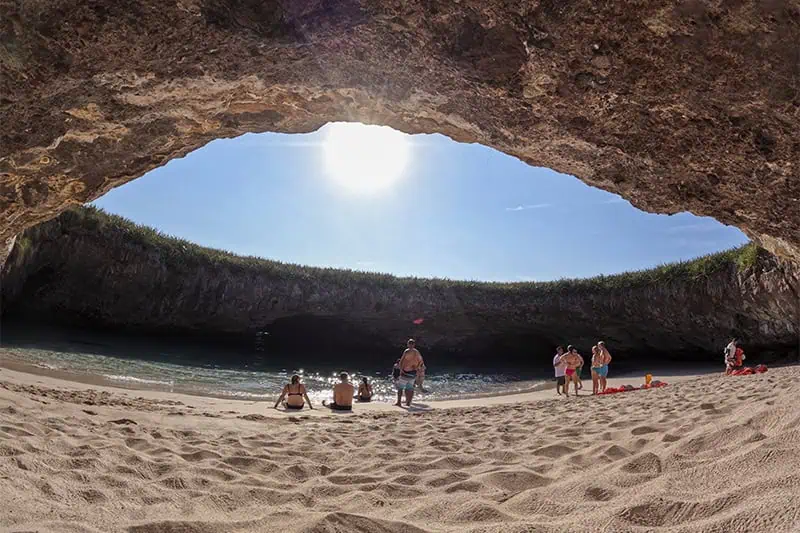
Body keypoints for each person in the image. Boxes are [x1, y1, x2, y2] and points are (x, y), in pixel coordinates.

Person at [396, 338, 424, 407]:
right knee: (410, 388)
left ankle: (399, 402)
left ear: (408, 344)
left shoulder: (407, 351)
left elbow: (401, 361)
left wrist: (401, 370)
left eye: (410, 343)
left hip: (406, 372)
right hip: (413, 372)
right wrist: (417, 368)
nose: (410, 345)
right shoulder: (416, 352)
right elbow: (421, 361)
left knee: (401, 388)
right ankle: (408, 403)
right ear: (413, 345)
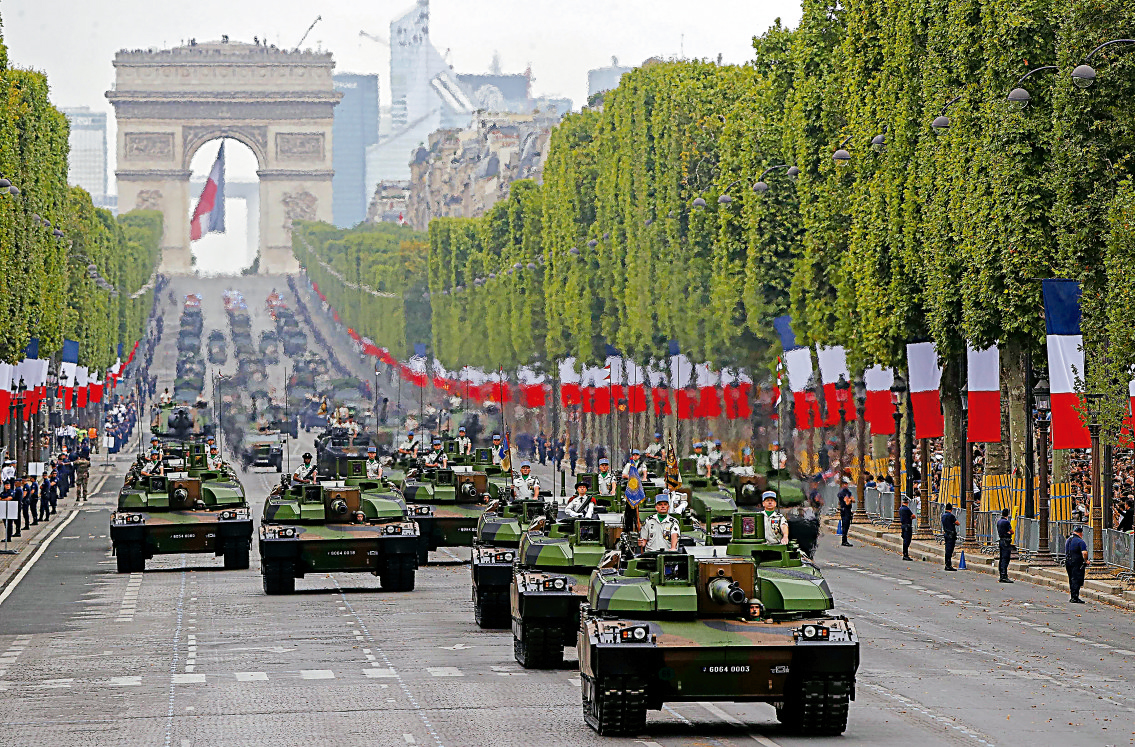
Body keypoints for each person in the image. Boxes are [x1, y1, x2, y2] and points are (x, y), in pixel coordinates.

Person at [1065, 526, 1089, 604]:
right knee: (1077, 579)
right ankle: (1075, 597)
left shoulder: (1068, 540)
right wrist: (1086, 560)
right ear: (1080, 533)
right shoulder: (1080, 541)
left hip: (1068, 561)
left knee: (1071, 578)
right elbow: (1084, 552)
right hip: (1077, 562)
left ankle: (1073, 596)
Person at [997, 508, 1014, 583]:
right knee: (1005, 558)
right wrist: (1009, 533)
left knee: (1001, 558)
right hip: (1006, 541)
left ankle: (1001, 574)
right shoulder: (1006, 522)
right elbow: (1012, 531)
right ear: (1008, 514)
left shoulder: (999, 521)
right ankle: (1004, 575)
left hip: (1001, 540)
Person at [942, 503, 959, 571]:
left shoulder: (943, 515)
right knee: (950, 550)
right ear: (951, 509)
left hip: (946, 533)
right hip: (951, 534)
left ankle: (947, 563)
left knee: (947, 549)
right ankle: (948, 565)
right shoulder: (951, 516)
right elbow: (957, 523)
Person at [900, 496, 914, 561]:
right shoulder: (906, 509)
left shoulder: (901, 508)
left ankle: (905, 554)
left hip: (903, 525)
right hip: (907, 526)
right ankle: (905, 554)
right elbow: (913, 516)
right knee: (907, 540)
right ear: (907, 502)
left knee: (905, 540)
┄┄┄┄┄┄┄┄┄┄
Answer with an exact copy of the lines from the one containing "right ear: (951, 509)" through the end of the entries above, leaving out everything before.

# RESULT FOR THIS TASK
right ear: (951, 509)
left hip: (946, 533)
right hip: (951, 534)
left ankle: (947, 563)
left knee: (947, 549)
right ankle: (948, 565)
right shoulder: (951, 516)
right elbow: (957, 523)
Person at [900, 496, 914, 561]:
right shoulder: (906, 509)
left shoulder: (901, 508)
left ankle: (905, 554)
left hip: (903, 525)
right hip: (907, 526)
right ankle: (905, 554)
right elbow: (913, 516)
right knee: (907, 540)
right ear: (907, 502)
left knee: (905, 540)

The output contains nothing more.